Reda va a leer un texto propio durante el acto, lo ensaya con voz calma, en dariya: “¿Por qué elegimos migrar y nos mantenemos alejados de nuestras familias y seres queridos, nos arriesgamos en una realidad desconocida y ante un futuro del que no sabemos nada? Nos han usurpado nuestros derechos en Marruecos por una mala gestión. Por eso, pedimos al gobierno español que no haga lo mismo que el gobierno marroquí y que respete nuestros derechos”, explica. Recuerda que se trata solo de chicos y jóvenes, muchos de ellos formados, que quieren trabajar. Prosigue, con la misma voz calma: “No queremos más daño, porque si nos devuelven a Marruecos, la mayoría de nosotros acabaríamos muy mal, vivimos en riesgo de suicidio, incluyéndome a mí. Nuestras vidas se perderán allí sin ninguna esperanza de salvarnos”.
Sábado 17 de julio. El acto discurre tranquilo, cuando casi ha terminado, un joven se acerca a los periodistas, quiere contar su historia. Se llama Jalil, pero no hay mucho más que pueda de momento decir. De nuevo, la barrera lingüística: a la invisibilidad se añade la dificultad para contar lo que les ha pasado. Después de un rato intentando comunicarse aparece Mohamed, un joven de Tetuán que llegó por primera vez a Ceuta en 2017. Se trata de uno de los chavales más activos en la organización de la protesta, importante en su condición de veterano: se le ve cansado de todo el trabajo de coordinación, pero sabe que a veces depende de él que muchos otros puedan atravesar la frontera del idioma. Empieza a traducir.

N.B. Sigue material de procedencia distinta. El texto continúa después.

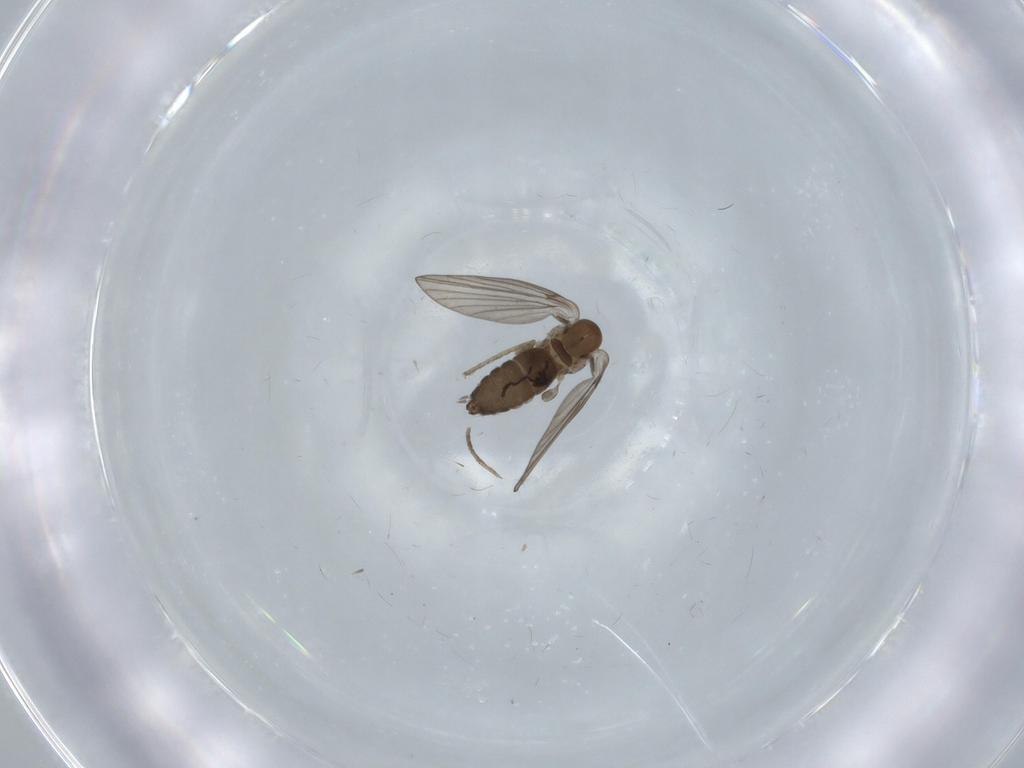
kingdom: Animalia
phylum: Arthropoda
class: Insecta
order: Diptera
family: Psychodidae
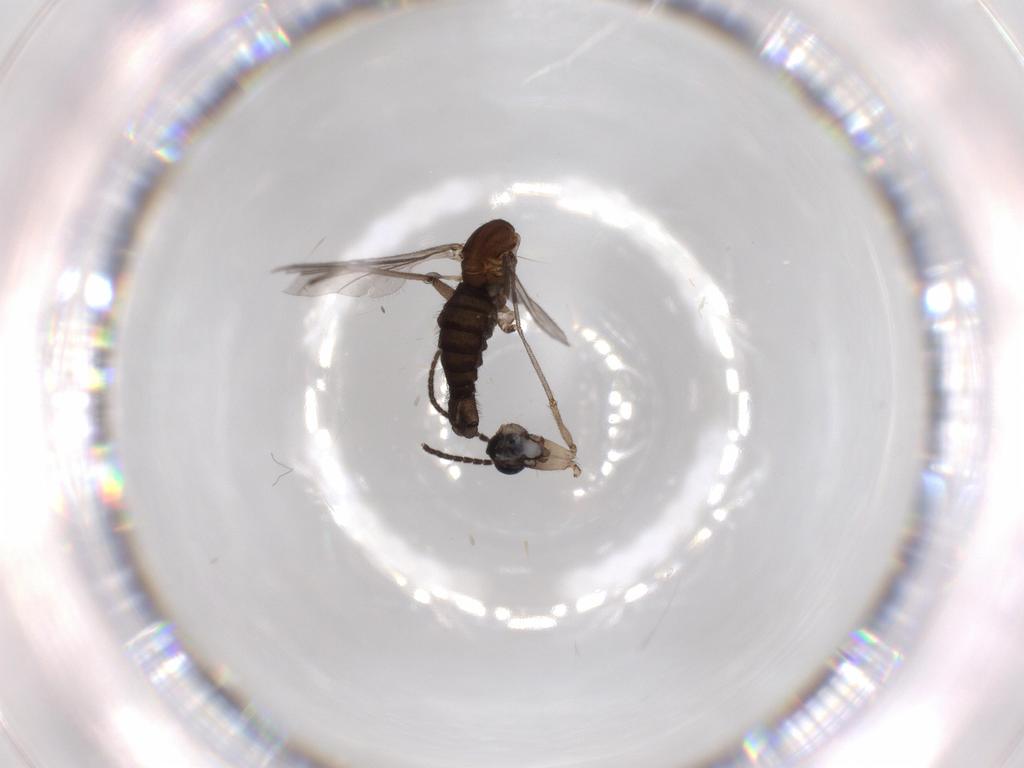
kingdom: Animalia
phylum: Arthropoda
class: Insecta
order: Diptera
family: Sciaridae
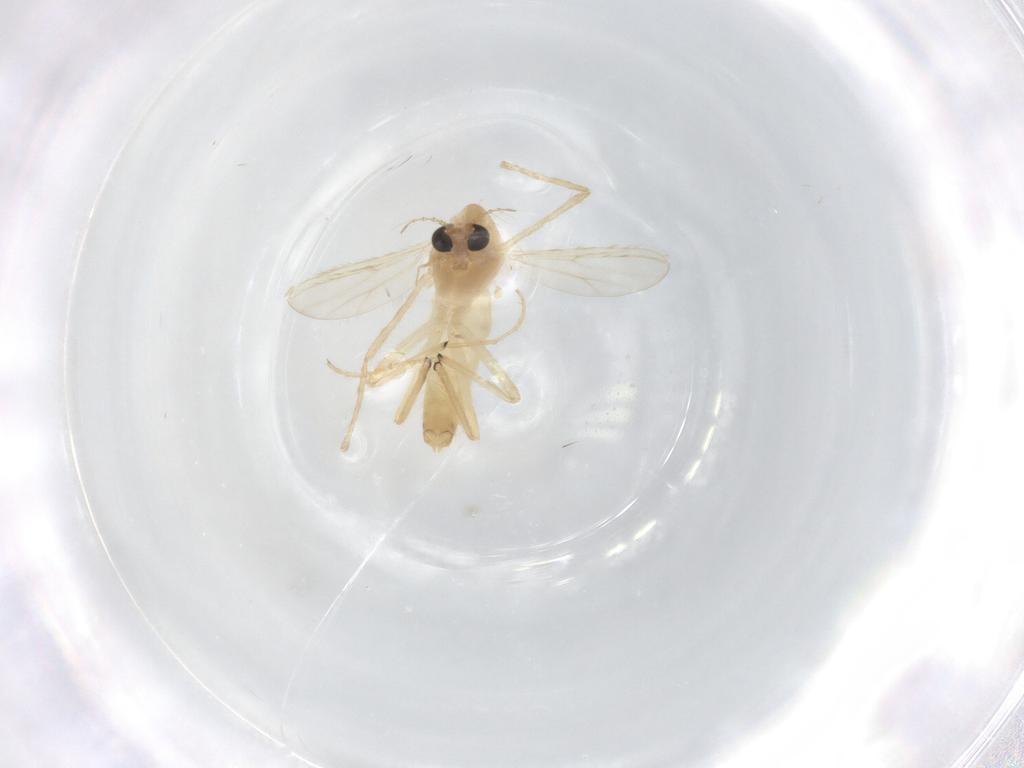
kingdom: Animalia
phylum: Arthropoda
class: Insecta
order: Diptera
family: Chironomidae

Jalil cuenta que tiene varios diplomas, pero que no hay ninguna oportunidad en Castillejos —la ciudad vecina de la que procede— para él. Nada. Quiere ir a Bélgica donde tiene familia, pero se choca una y otra vez con la imposibilidad de viajar. Nadó hasta Ceuta cinco kilómetros por el agua helada, al frío y el cansancio se le sumaron las medusas, que le han dejado marcas por varias partes del cuerpo. Junto a la huella de las medusas, Jalil muestra las heridas que dejan las filosas vallas del puerto, a las que se encaraman buscando una salida. Después de Jalil, otros chavales quieren contar también por lo que han pasado, comparten las heridas dejadas por la frontera, la sensación de no tener futuro, la desesperación por no poder seguir. Mohamed sigue traduciendo.

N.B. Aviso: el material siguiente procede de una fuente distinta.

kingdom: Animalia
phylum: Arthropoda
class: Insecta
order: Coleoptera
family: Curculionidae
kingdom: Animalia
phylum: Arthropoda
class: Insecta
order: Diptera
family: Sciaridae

Se llama Zakaría y ha escrito una canción. De vez en cuando hace música, explica que días atrás estaba pensando en la manifestación, y compuso un tema para acompañarla: “el texto me sale del corazón, es lo que siento, es lo que sentimos muchos, esto es lo que nos pasa”, explica en darija, mientras Joana, activista de Maakum, traslada al castellano sus palabras. El cantante ha estado ensayando el tema varios días con dos de las activistas, ellas acompañan con la guitarra, mientras otro chico migrante toca el cajón y Zakaría canta sobre esas juventudes que no ven camino. “Estoy cansado de tanta frustración, estoy cansado de tanta humillación, en mi país no hay futuro ni suerte, me lanzo al mar, o llego o muero”, corean las chicas en castellano.
Al entonar el tema por última vez, como cierre del acto, muchos de los manifestantes ya se lo saben, acompañan con sus voces. Es la última parada antes de que cada uno tome su máscara blanca y al grito de “¡no somos invisibles!” se la quiten, para después guardar un minuto de silencio. Después, del bafle sale la canción “Babour Alouh”, un tema que habla de frustración y exilio, y aunque tanto la letra como la melodía son tristes, son muchos quienes se levantan para cantar juntos, bailar y sonreír, quizás por estar en la calle sin miedo, decir estamos aquí, hacerse visibles en sus propios términos.